Analysis: How important are face masks in protecting us from COVID-19?


The United States is currently the global epicentre of the coronavirus pandemic. More than 70,000 Americans have now perished – some people are predicting that number could double.

Many of the same issues about access to ventilators and Personal Protective Equipment have dogged the federal government in Washington, DC, as they have done in many European capitals.

So, to signal that he and his administration are getting to grips with shortages, President Trump got on Air Force One yesterday and flew to Arizona, where he visited a factory in Honeyball, which manufactures N95 masks.

Across cable news and on social media, though, the focus of speculation was on whether Donald Trump would wear a mask. Despite advice – from his own Centers for Disease Control and Prevention – that people should wear one in public, President Trump has consistently said it’s not for him. So, entirely unsurprisingly, he didn’t.

As I wrote a couple of weeks ago, the science of face masks has been pretty divided, the World Health Organization still maintains that masks should be reserved for healthcare workers and people who are sick, coughing or sneezing, or caring for people with COVID-19.

Why are they not recommended for general use? Well, the WHO argues masks can be contaminated by other people’s coughs and sneezes, or when they are put on or removed and when combined with frequent hand-washing. Indeed, it says frequent hand-washing and social distancing are the most-effective strategies and concerns have been expressed that face masks might offer a false sense of security.

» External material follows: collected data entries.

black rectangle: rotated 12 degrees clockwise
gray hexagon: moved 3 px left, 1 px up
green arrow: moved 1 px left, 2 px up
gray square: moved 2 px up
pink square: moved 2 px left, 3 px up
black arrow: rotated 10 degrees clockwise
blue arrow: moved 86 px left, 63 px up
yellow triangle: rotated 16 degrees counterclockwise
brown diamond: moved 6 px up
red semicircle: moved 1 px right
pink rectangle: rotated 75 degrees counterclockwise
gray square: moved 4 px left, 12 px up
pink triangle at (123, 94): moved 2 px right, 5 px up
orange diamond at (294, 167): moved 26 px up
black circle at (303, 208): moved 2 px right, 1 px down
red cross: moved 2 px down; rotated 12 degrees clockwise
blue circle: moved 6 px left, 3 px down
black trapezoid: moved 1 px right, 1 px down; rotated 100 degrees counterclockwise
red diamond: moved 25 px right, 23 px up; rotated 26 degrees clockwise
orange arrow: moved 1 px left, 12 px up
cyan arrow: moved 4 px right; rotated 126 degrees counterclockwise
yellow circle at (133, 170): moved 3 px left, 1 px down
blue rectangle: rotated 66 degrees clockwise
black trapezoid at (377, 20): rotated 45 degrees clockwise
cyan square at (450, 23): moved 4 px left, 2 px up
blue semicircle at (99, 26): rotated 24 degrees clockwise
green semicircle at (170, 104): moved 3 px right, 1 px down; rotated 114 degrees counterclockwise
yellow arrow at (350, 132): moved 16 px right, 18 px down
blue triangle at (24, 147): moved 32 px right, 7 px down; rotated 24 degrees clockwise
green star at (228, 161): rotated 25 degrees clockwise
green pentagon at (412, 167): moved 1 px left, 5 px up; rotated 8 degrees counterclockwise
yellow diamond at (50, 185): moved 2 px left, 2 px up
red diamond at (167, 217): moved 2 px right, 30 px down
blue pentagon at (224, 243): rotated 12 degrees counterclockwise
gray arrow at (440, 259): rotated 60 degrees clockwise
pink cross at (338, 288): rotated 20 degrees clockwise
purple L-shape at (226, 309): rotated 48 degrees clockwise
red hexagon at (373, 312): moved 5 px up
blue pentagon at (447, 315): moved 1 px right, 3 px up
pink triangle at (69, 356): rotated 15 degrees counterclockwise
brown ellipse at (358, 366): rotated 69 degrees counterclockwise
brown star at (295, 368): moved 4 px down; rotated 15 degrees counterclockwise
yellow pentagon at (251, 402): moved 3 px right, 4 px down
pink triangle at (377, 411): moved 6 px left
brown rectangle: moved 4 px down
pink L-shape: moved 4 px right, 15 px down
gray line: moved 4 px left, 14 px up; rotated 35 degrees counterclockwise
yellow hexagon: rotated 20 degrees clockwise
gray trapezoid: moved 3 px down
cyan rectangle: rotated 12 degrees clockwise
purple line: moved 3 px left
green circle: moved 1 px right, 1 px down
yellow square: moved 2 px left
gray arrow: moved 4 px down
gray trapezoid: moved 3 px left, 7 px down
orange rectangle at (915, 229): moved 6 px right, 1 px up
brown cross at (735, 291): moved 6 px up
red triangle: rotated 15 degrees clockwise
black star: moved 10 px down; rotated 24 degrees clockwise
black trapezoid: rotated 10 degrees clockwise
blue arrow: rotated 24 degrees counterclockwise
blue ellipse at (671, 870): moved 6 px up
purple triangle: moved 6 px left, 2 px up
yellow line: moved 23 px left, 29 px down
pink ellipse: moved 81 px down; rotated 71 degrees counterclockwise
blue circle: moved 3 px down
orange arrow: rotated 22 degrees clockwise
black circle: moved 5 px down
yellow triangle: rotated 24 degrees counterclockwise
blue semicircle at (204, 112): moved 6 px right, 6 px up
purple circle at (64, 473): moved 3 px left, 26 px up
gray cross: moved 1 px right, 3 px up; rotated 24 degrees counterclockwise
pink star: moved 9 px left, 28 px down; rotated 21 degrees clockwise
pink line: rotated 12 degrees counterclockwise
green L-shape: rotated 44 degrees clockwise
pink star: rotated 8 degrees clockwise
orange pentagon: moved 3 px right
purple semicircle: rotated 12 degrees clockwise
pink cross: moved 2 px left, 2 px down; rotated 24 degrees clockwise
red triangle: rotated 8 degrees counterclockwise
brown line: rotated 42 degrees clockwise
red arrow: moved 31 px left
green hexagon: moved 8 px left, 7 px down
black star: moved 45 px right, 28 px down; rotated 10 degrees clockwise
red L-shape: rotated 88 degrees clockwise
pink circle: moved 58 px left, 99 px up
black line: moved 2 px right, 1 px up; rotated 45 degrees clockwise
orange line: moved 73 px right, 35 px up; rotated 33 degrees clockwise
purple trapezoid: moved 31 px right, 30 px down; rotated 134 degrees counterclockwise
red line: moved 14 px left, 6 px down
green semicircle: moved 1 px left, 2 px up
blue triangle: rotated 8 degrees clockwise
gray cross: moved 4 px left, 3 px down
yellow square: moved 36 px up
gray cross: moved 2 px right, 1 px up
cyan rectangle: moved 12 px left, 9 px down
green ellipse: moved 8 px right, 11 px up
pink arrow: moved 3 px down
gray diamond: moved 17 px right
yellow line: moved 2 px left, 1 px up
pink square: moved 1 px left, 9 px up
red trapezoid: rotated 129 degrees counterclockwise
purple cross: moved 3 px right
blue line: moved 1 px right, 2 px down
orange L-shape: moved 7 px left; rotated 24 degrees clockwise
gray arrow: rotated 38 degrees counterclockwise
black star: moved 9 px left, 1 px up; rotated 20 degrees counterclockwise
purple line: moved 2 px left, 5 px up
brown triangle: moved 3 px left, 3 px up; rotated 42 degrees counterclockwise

But, the political positioning in Europe is moving towards making covering your face and mouth mandatory – particularly on public transport and in crowded places.

On Monday, fabric shops were allowed to open here in Brussels – ahead of most other non-essential shops – so that people could make their own face masks. Supermarkets and vending machines are now also stocking them at cost price. Yesterday, as I went to my local supermarket, it was noticeable how many are now wearing one – a majority of people I would say.

And while lots of people still quote the WHO advice, others point to studies suggesting face masks can save lives. In recent days, Arizona State University scientists claimed that if 80 per cent of people wore one, it could reduce mortality somewhere between 24 to 65 per cent. A British Medical Journal Article in early April suggested that masks “could have a substantial impact on transmission, with a relatively small impact on social and economic life”.

Who to trust? Who to believe? Well, ultimately when in doubt European governments seem to be taking (rather sensibly) a “better safe than sorry” approach. At the beginning of the crisis, when they couldn’t guarantee masks for those working in the health professions, governments were reluctant to recommend universal us, for fear of shortages. Now that supplies are stable, that advice can be extended. Even if the science is not conclusive and the impact marginal.

But something else is at play here. And it’s fear. After weeks and weeks of lockdown and still relatively high infection rates, many people don’t want to risk their health. In the UK, a poll conducted in the past week suggested 67 per cent of people would feel uncomfortable using public transport once the lockdown is lifted. That’s quite worrying if you are trying to get people back to work.

So, it seems governments are also advising us to wear face masks; not just because they might protect our health (and they might) but also because they’ve concluded it will make us feel safer as we try to get back to a sense of normality. Boris Johnson summed it up, upon returning to work himself. He said: “What I certainly agree with is that, as part of coming out of the lockdown, I do think face coverings will be useful, both for epidemiological reasons but also giving people the confidence they can go back to work.”

It seems like much of Europe is on the same page.

Darren McCaffrey is Euronews’ political editor.